As the late 1920s and early 1930s rolled on, tango was reaching its peak. During these years, Pugliese was playing at cafes and silent movie houses. He collaborated with musicians like violinist Alfredo Gobbi, bandoneonist Anibal Troilo, Pedro Laurenz, Miguel Calo, and Elvino Vardaro. In 1936, at 31, he fulfilled his dream of directing his own orchestra. He formed a sextet with Alfredo Calabró, Juan Abelardo Fernandez, bandoneonist Marcos Madrigal, Pedro Juan Rolando Curzel, violinist Potenza and Aniceto Rossi on the bass.

In 1939, he put together what’s regarded as one of the best tango orchestras in the world, Orquesta Típica Pugliese. While the lineup of musicians would vary over the years, Pugliese would work with this orchestra for the remainder of his life. The orchestra had a specific style, still following De Caro, with no drums, highly syncopated, bandoneón solos, holding notes slightly longer than expected for dramatic effect (rubato), alternating slow and fast tempos (slargando or slentando). Pugliese coined the term “yumba,” which denotes that the first and third beats should be stressed and the second and fourth beats should be played softly with a bass piano note.

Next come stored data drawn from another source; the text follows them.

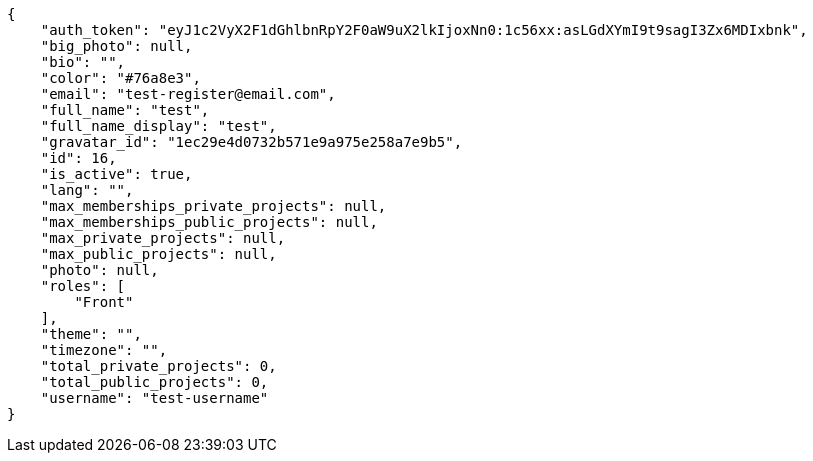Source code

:[source,json]
----
{
    "auth_token": "eyJ1c2VyX2F1dGhlbnRpY2F0aW9uX2lkIjoxNn0:1c56xx:asLGdXYmI9t9sagI3Zx6MDIxbnk",
    "big_photo": null,
    "bio": "",
    "color": "#76a8e3",
    "email": "test-register@email.com",
    "full_name": "test",
    "full_name_display": "test",
    "gravatar_id": "1ec29e4d0732b571e9a975e258a7e9b5",
    "id": 16,
    "is_active": true,
    "lang": "",
    "max_memberships_private_projects": null,
    "max_memberships_public_projects": null,
    "max_private_projects": null,
    "max_public_projects": null,
    "photo": null,
    "roles": [
        "Front"
    ],
    "theme": "",
    "timezone": "",
    "total_private_projects": 0,
    "total_public_projects": 0,
    "username": "test-username"
}
----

Pugliese made his first recordings in 1943 while traveling the world. Some of his most raved about tangos aside from ‘Recuerdo,’ are La Yumba (1945), Negracha (1948), and Malandraca (1949).

Pugliese was a renowned and committed activist as well. In 1936, he joined the Communist Party of Argentina. This earned him the hostility of those in power and even spent time in jail. While away in prison, he kept on writing arrangements for his tango band. Pugliese was so loved by his musicians that a red carnation would be placed on the piano during his absence.

Pugliese holds multiple distinctions. He is a distinguished citizen of Buenos Aires, a Commandeur de L’Ordre des Arts et Lettres of France, and, was an Honorary Academician of the Academia Nacional del Tango. And, when tension between Pugliese and President Juan Perón’s government was eventually resolved, the great tango musician was awarded The Order of May, Argentina’s highest civilian award.

In July 25, 1995, at the age of 89, Pugliese passed away from a short illness. ‘La Yumba’ was played at his funeral. His legacy continues through his daughter Beba, and granddaughter Carla, both of whom are pianists.